State returns sexual predator to state hospital
The notorious sexual predator Leroy Hendricks has been forced out of Leavenworth County.
Early last week, Leavenworth County counselor David Van Parys said he had been told Hendricks had been returned to Osawatomie State Hospital.
And Leavenworth County commissioners want to make sure Hendricks stays out of the county.
A hearing has been set in for 10 a.m. July 12 in Leavenworth County District Court to determine whether county officials can prevent a house on Golden Road from being used as a nursing home or a detention center without a special-use permit.
On June 1, the state Department of Social and Rehabilitation Services moved Hendricks, a wheelchair-bound 70-year-old sexual predator, into a home at 24130 Golden Road. The house is about five miles west of Linwood, just south of Kansas Highway 32.
Lawrence residents Rick and Linda Whitson had purchased the property on May 27, planning to keep Hendricks, and possibly in the future, several other men like him, under 24-hour surveillance. The state was going to pay $278,000 to house and guard Hendricks for a 15-month period.
Last Monday, Leavenworth County Commissioner Dean Oroke expressed anger about how Hendricks was moved into the county without the county’s prior knowledge.
“I don’t feel that Leavenworth County should become the dumping ground of SRS, and I’m not happy that we, the county, were not informed of it,” Oroke said.
Hendricks, who is working his way through the state’s sexual predator program, completed the first five stages of treatment at Larned State Hospital, where he lived from 1994 until this spring, when he was moved to Osawatomie State Hospital in preparation for a transfer to a private detention center, such as what the Whitsons attempted to establish at the Golden Road house. This would have been the sixth stage of Hendricks’ treatment in the sexual predator treatment program. This is a transition release phase where he would have started to have contact with the community.
Hendricks has been widely quoted as saying the only way he would stop molesting children would be if he died.
In April, SRS had announced plans to move Hendricks into a home in Lawrence where he would be under constant surveillance, but citizens protested, garnering about 4,500 signatures on a petition.
On June 1, SRS officials informed Leavenworth County Sheriff Dave Zoellner that Hendricks would be moved into southern Leavenworth County that day.
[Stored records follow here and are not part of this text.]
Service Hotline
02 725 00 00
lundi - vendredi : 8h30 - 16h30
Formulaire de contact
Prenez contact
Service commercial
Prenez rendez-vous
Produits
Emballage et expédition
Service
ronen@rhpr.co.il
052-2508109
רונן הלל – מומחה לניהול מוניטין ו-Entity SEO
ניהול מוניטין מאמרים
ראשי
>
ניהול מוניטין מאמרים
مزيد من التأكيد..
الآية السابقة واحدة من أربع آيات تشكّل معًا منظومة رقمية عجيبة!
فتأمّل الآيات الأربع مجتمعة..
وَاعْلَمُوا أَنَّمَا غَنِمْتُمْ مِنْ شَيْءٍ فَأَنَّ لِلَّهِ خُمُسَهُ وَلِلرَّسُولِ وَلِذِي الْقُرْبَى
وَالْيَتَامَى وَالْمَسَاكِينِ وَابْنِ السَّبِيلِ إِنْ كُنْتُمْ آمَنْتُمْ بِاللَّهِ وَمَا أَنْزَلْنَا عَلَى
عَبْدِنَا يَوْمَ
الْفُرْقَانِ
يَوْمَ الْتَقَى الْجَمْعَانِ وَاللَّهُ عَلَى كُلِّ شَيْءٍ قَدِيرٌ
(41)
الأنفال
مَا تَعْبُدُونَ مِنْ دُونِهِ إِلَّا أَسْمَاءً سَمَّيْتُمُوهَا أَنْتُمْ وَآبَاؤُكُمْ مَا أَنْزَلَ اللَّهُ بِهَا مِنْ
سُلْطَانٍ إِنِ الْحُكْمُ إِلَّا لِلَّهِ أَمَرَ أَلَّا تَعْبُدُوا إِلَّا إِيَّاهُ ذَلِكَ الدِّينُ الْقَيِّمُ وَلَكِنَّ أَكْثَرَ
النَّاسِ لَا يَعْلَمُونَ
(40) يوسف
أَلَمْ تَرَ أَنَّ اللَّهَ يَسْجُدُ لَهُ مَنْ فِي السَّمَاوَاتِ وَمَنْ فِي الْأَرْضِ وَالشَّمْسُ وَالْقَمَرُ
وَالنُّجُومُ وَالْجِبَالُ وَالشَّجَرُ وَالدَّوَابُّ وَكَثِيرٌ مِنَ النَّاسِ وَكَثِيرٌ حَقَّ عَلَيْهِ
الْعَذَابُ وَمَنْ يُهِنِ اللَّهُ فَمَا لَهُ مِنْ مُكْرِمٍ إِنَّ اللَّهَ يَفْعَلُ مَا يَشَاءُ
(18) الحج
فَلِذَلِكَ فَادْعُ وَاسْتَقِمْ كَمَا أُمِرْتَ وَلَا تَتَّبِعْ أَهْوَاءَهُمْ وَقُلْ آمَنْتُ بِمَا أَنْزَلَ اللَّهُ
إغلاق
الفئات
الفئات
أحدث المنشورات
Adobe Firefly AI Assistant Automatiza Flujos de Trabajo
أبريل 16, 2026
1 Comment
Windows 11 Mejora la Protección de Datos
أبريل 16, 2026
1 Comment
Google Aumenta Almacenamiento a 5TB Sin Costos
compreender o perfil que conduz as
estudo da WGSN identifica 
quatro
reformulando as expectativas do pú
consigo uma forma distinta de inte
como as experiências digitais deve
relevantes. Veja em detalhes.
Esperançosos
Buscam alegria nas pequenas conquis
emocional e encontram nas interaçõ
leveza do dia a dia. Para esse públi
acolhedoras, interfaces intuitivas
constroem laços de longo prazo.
County commissioners were outraged SRS had moved the state’s most notorious sexual predator into the county. They directed Van Parys to seek a temporary injunction to prevent the house on Golden Road from being used as a nursing home or a detention facility. He was successful.
The July court hearing is to determine whether the injunction should become permanent. If the judge issues a permanent injunction, a special-use permit would be required to house Hendricks on Golden Road.
And the three-member Leavenworth County Commission decides whether to issue such permits.